Fine Gael's Richard Bruton and Labour's Joan Burton rightly drew attention last night to the abandonment post-2002 of the 2000 promise to double child benefit over three years.

Joan Burton said giving €1,000 a year to parents paying €724 a month for a creche place was completely inadequate. Nevertheless, voters with two children will find €5,600 a year easy to understand.

Budget days have become much more about political presentation than about announcing some real change in economic direction. Much of the ritual surrounding the event has become about as politically relevant as the ceremonial carry-on surrounding the Queen's speech at Westminster.

When a Government has so much to spend, Opposition parties find it hard to garner widespread public support for the notion that the Minister has just done a terrible day's work. Faced with a Government awash with cash for the eighth consecutive budget, and a Minister who knows the importance of neutralising Opposition criticisms and dealing with issues that worry the electorate, Budget Day yesterday was not a happy one for the Opposition.

Fine Gael's Richard Bruton said the Budget was "the first step in buying the next election, and what's more, they're going to try to do it with your own money". Pat Rabbitte maintained most people "will say they have only got their due." Mr Cowen himself acknowledged his good fortune at the outset of his speech: "We are living in the midst of the longest and strongest era of sustained prosperity in all of Irish history." And indeed no Government has ever had it so good. Economic growth next year is projected to be 4.6 per cent in GDP terms - the value of all goods and services produced in the State - and 4.8 per cent in GNP terms - the income earned from producing these goods and services.

Unemployment is expected to remain low at 4.3 per cent, said Mr Cowen.

Employment will grow by 60,000 and inflation will average 2.7 per cent. The debt/GDP ratio will be 28 per cent, one of the lowest in the EU. In the circumstances, Mr Cowen remarked last night, increasing spending by 9.9 per cent (excluding the allocation to repay those illegally charged for nursing home care) "would not be regarded as a profligate spending position".

After eight years of the Government hailing Ireland's low taxes as the engine of our economic success, Mr Cowen indulged in a subtle but significant piece of political repositioning. He said he believed it was our past investment in education - resulting in "exceptional wealth of intellectual capital" - rather than tax policy that was the single biggest contributor to our economic success.

This is a different emphasis than the one usually made by his predecessor, Charlie McCreevy, and his Government colleagues, the PDs, who point to tax policy more often than any other factor as the engine of economic growth.

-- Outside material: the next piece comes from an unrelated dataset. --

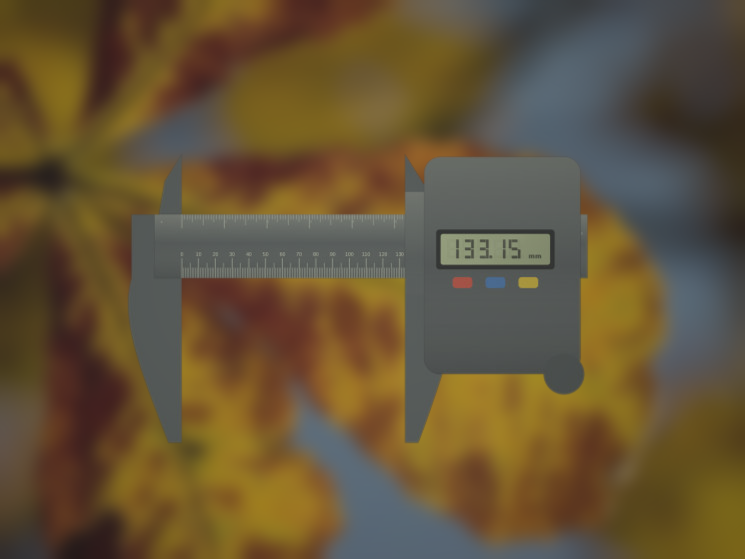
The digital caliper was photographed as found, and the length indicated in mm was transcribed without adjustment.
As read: 133.15 mm
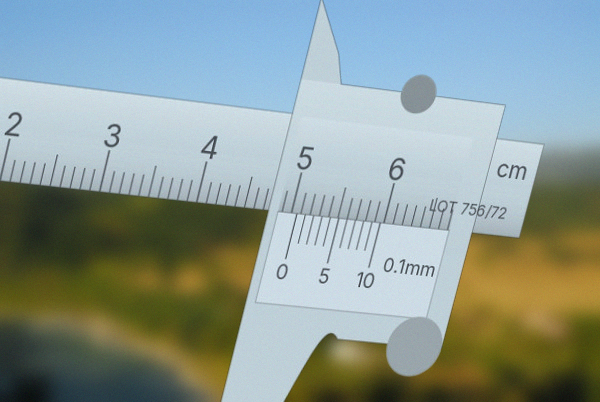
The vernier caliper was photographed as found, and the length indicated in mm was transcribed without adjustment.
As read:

Perhaps the only consolation for the Opposition is to think back to the rainbow government of Fine Gael, Labour and Democratic Left in 1997. As the potential taoisigh toured small and medium-sized towns around the State back in 1997, journalists who rarely leave Dublin remarked on the sense of prosperity, the young people working in new factories, the brightened shop fronts and streets that gave evidence of the new prosperous Ireland.

Everybody agreed the economy was booming, Ruairí Quinn had just balanced the budget for the first time in decades. The government lost.

As this Coalition prepares for perhaps 18 more months of distributing the State's riches, the notion that those managing economic success can lose elections is the only thing that may keep those seeking to form an alternative government going.